# YOUR ASSIGNMENT:
Across all the records below, how many lines contain "work"? Respond with only the number.

# SOURCE MATERIAL:
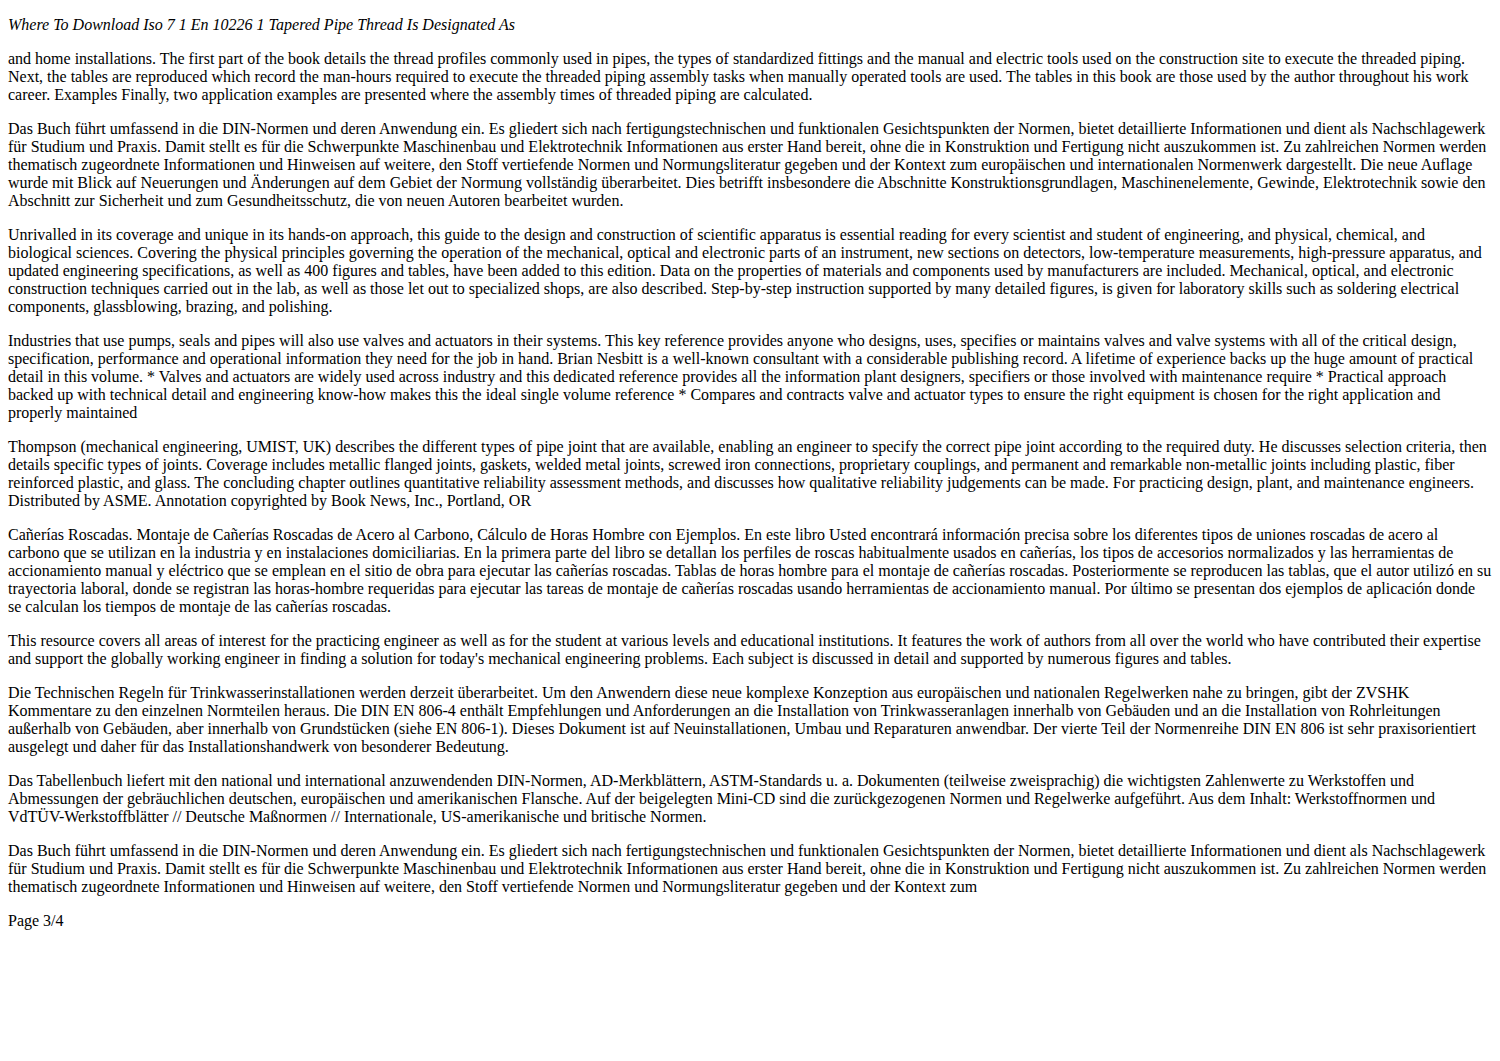Where To Download Iso 7 1 En 10226 1 Tapered Pipe Thread Is Designated As
and home installations. The first part of the book details the thread profiles commonly used in pipes, the types of standardized fittings and the manual and electric tools used on the construction site to execute the threaded piping. Next, the tables are reproduced which record the man-hours required to execute the threaded piping assembly tasks when manually operated tools are used. The tables in this book are those used by the author throughout his work career. Examples Finally, two application examples are presented where the assembly times of threaded piping are calculated.
Das Buch führt umfassend in die DIN-Normen und deren Anwendung ein. Es gliedert sich nach fertigungstechnischen und funktionalen Gesichtspunkten der Normen, bietet detaillierte Informationen und dient als Nachschlagewerk für Studium und Praxis. Damit stellt es für die Schwerpunkte Maschinenbau und Elektrotechnik Informationen aus erster Hand bereit, ohne die in Konstruktion und Fertigung nicht auszukommen ist. Zu zahlreichen Normen werden thematisch zugeordnete Informationen und Hinweisen auf weitere, den Stoff vertiefende Normen und Normungsliteratur gegeben und der Kontext zum europäischen und internationalen Normenwerk dargestellt. Die neue Auflage wurde mit Blick auf Neuerungen und Änderungen auf dem Gebiet der Normung vollständig überarbeitet. Dies betrifft insbesondere die Abschnitte Konstruktionsgrundlagen, Maschinenelemente, Gewinde, Elektrotechnik sowie den Abschnitt zur Sicherheit und zum Gesundheitsschutz, die von neuen Autoren bearbeitet wurden.
Unrivalled in its coverage and unique in its hands-on approach, this guide to the design and construction of scientific apparatus is essential reading for every scientist and student of engineering, and physical, chemical, and biological sciences. Covering the physical principles governing the operation of the mechanical, optical and electronic parts of an instrument, new sections on detectors, low-temperature measurements, high-pressure apparatus, and updated engineering specifications, as well as 400 figures and tables, have been added to this edition. Data on the properties of materials and components used by manufacturers are included. Mechanical, optical, and electronic construction techniques carried out in the lab, as well as those let out to specialized shops, are also described. Step-by-step instruction supported by many detailed figures, is given for laboratory skills such as soldering electrical components, glassblowing, brazing, and polishing.
Industries that use pumps, seals and pipes will also use valves and actuators in their systems. This key reference provides anyone who designs, uses, specifies or maintains valves and valve systems with all of the critical design, specification, performance and operational information they need for the job in hand. Brian Nesbitt is a well-known consultant with a considerable publishing record. A lifetime of experience backs up the huge amount of practical detail in this volume. * Valves and actuators are widely used across industry and this dedicated reference provides all the information plant designers, specifiers or those involved with maintenance require * Practical approach backed up with technical detail and engineering know-how makes this the ideal single volume reference * Compares and contracts valve and actuator types to ensure the right equipment is chosen for the right application and properly maintained
Thompson (mechanical engineering, UMIST, UK) describes the different types of pipe joint that are available, enabling an engineer to specify the correct pipe joint according to the required duty. He discusses selection criteria, then details specific types of joints. Coverage includes metallic flanged joints, gaskets, welded metal joints, screwed iron connections, proprietary couplings, and permanent and remarkable non-metallic joints including plastic, fiber reinforced plastic, and glass. The concluding chapter outlines quantitative reliability assessment methods, and discusses how qualitative reliability judgements can be made. For practicing design, plant, and maintenance engineers. Distributed by ASME. Annotation copyrighted by Book News, Inc., Portland, OR
Cañerías Roscadas. Montaje de Cañerías Roscadas de Acero al Carbono, Cálculo de Horas Hombre con Ejemplos. En este libro Usted encontrará información precisa sobre los diferentes tipos de uniones roscadas de acero al carbono que se utilizan en la industria y en instalaciones domiciliarias. En la primera parte del libro se detallan los perfiles de roscas habitualmente usados en cañerías, los tipos de accesorios normalizados y las herramientas de accionamiento manual y eléctrico que se emplean en el sitio de obra para ejecutar las cañerías roscadas. Tablas de horas hombre para el montaje de cañerías roscadas. Posteriormente se reproducen las tablas, que el autor utilizó en su trayectoria laboral, donde se registran las horas-hombre requeridas para ejecutar las tareas de montaje de cañerías roscadas usando herramientas de accionamiento manual. Por último se presentan dos ejemplos de aplicación donde se calculan los tiempos de montaje de las cañerías roscadas.
This resource covers all areas of interest for the practicing engineer as well as for the student at various levels and educational institutions. It features the work of authors from all over the world who have contributed their expertise and support the globally working engineer in finding a solution for today's mechanical engineering problems. Each subject is discussed in detail and supported by numerous figures and tables.
Die Technischen Regeln für Trinkwasserinstallationen werden derzeit überarbeitet. Um den Anwendern diese neue komplexe Konzeption aus europäischen und nationalen Regelwerken nahe zu bringen, gibt der ZVSHK Kommentare zu den einzelnen Normteilen heraus. Die DIN EN 806-4 enthält Empfehlungen und Anforderungen an die Installation von Trinkwasseranlagen innerhalb von Gebäuden und an die Installation von Rohrleitungen außerhalb von Gebäuden, aber innerhalb von Grundstücken (siehe EN 806-1). Dieses Dokument ist auf Neuinstallationen, Umbau und Reparaturen anwendbar. Der vierte Teil der Normenreihe DIN EN 806 ist sehr praxisorientiert ausgelegt und daher für das Installationshandwerk von besonderer Bedeutung.
Das Tabellenbuch liefert mit den national und international anzuwendenden DIN-Normen, AD-Merkblättern, ASTM-Standards u. a. Dokumenten (teilweise zweisprachig) die wichtigsten Zahlenwerte zu Werkstoffen und Abmessungen der gebräuchlichen deutschen, europäischen und amerikanischen Flansche. Auf der beigelegten Mini-CD sind die zurückgezogenen Normen und Regelwerke aufgeführt. Aus dem Inhalt: Werkstoffnormen und VdTÜV-Werkstoffblätter // Deutsche Maßnormen // Internationale, US-amerikanische und britische Normen.
Das Buch führt umfassend in die DIN-Normen und deren Anwendung ein. Es gliedert sich nach fertigungstechnischen und funktionalen Gesichtspunkten der Normen, bietet detaillierte Informationen und dient als Nachschlagewerk für Studium und Praxis. Damit stellt es für die Schwerpunkte Maschinenbau und Elektrotechnik Informationen aus erster Hand bereit, ohne die in Konstruktion und Fertigung nicht auszukommen ist. Zu zahlreichen Normen werden thematisch zugeordnete Informationen und Hinweisen auf weitere, den Stoff vertiefende Normen und Normungsliteratur gegeben und der Kontext zum
Page 3/4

# THE COMPLETED TASK:
2